Hadoop n00b here.
I have installed Hadoop 2.6.0 on a server where I have stored twelve json files I want to perform MapReduce operations on. These files are large, ranging from 2-5 gigabytes each.
The structure of the JSON files is an array of JSON objects. Snippet of two objects below:
[{"campus":"Gløshaugen","building":"Varmeteknisk og Kjelhuset","floor":"4. etasje","timestamp":1412121618,"dayOfWeek":3,"hourOfDay":2,"latitude":63.419161638078066,"salt_timestamp":1412121602,"longitude":10.404867443910122,"id":"961","accuracy":56.083199914753536},{"campus":"Gløshaugen","building":"IT-Vest","floor":"2. etasje","timestamp":1412121612,"dayOfWeek":3,"hourOfDay":2,"latitude":63.41709424828986,"salt_timestamp":1412121602,"longitude":10.402167488838765,"id":"982","accuracy":7.315199988880896}]
I want to perform MapReduce operations based on the fields building and timestamp. At least in the beginning until I get the hang of this. E.g. mapReduce the data where building equals a parameter and timestamp is greater than X and less than Y. The relevant fields I need after the reduce process is latitude and longitude.

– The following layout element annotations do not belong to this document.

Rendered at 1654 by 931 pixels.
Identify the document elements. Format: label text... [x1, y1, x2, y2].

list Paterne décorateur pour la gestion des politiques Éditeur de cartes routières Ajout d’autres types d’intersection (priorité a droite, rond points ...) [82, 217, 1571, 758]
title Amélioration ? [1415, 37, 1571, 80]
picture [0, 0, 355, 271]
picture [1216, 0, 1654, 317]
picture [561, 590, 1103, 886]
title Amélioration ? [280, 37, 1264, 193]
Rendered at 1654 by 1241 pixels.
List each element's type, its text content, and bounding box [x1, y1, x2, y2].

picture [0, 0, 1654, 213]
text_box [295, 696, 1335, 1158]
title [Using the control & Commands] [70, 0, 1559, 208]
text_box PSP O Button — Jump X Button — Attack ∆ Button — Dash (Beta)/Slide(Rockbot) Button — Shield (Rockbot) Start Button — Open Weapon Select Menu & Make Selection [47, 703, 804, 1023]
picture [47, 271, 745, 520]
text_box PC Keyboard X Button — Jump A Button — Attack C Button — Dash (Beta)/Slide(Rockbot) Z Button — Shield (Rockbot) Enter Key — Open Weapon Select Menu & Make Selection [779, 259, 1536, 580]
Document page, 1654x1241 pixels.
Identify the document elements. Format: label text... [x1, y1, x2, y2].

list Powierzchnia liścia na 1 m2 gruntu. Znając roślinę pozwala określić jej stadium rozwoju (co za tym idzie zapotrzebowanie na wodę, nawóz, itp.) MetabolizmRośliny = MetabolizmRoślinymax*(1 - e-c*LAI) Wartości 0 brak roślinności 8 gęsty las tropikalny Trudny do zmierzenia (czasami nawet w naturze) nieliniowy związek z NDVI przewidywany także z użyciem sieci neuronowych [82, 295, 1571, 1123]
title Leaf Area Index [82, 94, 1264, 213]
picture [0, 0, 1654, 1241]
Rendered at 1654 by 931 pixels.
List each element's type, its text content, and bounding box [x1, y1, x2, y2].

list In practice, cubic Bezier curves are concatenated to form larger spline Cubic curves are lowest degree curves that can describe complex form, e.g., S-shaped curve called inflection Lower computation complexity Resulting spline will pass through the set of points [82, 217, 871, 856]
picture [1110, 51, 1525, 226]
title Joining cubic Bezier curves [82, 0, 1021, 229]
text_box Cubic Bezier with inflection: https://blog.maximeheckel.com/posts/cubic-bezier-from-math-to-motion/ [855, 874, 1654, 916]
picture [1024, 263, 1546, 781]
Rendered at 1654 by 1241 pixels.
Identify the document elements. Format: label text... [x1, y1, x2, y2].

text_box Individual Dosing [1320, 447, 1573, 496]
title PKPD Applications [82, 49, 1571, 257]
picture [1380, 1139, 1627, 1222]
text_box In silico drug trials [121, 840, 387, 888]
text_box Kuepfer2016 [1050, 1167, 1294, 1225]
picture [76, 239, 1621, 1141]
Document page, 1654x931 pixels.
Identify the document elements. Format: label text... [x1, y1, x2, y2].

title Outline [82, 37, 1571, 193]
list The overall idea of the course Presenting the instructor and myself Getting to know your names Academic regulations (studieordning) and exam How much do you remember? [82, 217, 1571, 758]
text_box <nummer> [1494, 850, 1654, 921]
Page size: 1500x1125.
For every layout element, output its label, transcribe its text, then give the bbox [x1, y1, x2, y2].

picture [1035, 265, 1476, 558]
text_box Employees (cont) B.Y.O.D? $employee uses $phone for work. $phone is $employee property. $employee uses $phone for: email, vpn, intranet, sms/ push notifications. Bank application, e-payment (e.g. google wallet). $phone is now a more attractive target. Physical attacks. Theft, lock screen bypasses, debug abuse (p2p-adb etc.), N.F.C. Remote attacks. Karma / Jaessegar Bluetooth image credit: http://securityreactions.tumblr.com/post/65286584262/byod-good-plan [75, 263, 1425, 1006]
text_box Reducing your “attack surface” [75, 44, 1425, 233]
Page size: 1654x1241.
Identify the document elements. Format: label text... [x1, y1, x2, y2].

I know there are different tools(Hive, HBase, PIG, Spark etc) you can use with Hadoop that might solve this easier, but my boss wants an evaluation of the MapReduce performance of standalone Hadoop.
So far I have created the main class triggering the map and reduce classes, implemented what I believe is a start in the map class, but I'm stuck on the reduce class. Below is what I have so far.
public class Hadoop {
public static void main(String[] args) throws Exception {
try {
Configuration conf = new Configuration();
Job job = new Job(conf, "maze");
job.setJarByClass(Hadoop.class);
job.setMapperClass(Map.class);
job.setReducerClass(Reducer.class);
job.setOutputKeyClass(Text.class);
job.setOutputValueClass(Text.class);
job.setMapOutputKeyClass(Text.class);
job.setMapOutputValueClass(Text.class);
job.setInputFormatClass(KeyValueTextInputFormat.class);
job.setOutputFormatClass(TextOutputFormat.class);
Path inPath = new Path("hdfs://xxx.xxx.106.23:50070/data.json");
FileInputFormat.addInputPath(job, inPath);
boolean result = job.waitForCompletion(true);
System.exit(result ? 0 : 1);
}catch (Exception e){
e.printStackTrace();
}
}
}
Mapper:
public class Map extends org.apache.hadoop.mapreduce.Mapper{
private Text word = new Text();
public void map(Text key, Text value, Context context) throws IOException, InterruptedException {
try {
JSONObject jo = new JSONObject(value.toString());
String latitude = jo.getString("latitude");
String longitude = jo.getString("longitude");
long timestamp = jo.getLong("timestamp");
String building = jo.getString("building");
StringBuilder sb = new StringBuilder();
sb.append(latitude);
sb.append("/");
sb.append(longitude);
sb.append("/");
sb.append(timestamp);
sb.append("/");
sb.append(building);
sb.append("/");
context.write(new Text(sb.toString()),value);
}catch (JSONException e){
e.printStackTrace();
}
}
}
Reducer:
public class Reducer extends org.apache.hadoop.mapreduce.Reducer{
private Text result = new Text();
protected void reduce(Text key, Iterable<Text> values, org.apache.hadoop.mapreduce.Reducer.Context context) throws IOException, InterruptedException {
}
}
UPDATE
public void map(Text key, Text value, Context context) throws IOException, InterruptedException {
private static String BUILDING;
private static int tsFrom;
private static int tsTo;
try {
JSONArray ja = new JSONArray(key.toString());
StringBuilder sb;
for(int n = 0; n < ja.length(); n++)
{
JSONObject jo = ja.getJSONObject(n);
String latitude = jo.getString("latitude");
String longitude = jo.getString("longitude");
int timestamp = jo.getInt("timestamp");
String building = jo.getString("building");
if (BUILDING.equals(building) && timestamp < tsTo && timestamp > tsFrom) {
sb = new StringBuilder();
sb.append(latitude);
sb.append("/");
sb.append(longitude);
context.write(new Text(sb.toString()), value);
}
}
}catch (JSONException e){
e.printStackTrace();
}
}
@Override
public void configure(JobConf jobConf) {
System.out.println("configure");
BUILDING = jobConf.get("BUILDING");
tsFrom = Integer.parseInt(jobConf.get("TSFROM"));
tsTo = Integer.parseInt(jobConf.get("TSTO"));
}
This works for a small data set. Since I am working with LARGE json files, I get Java Heap Space exception. Since I am not familiar with Hadoop, I'm having trouble understanding how MapR can read the data without getting outOfMemoryError.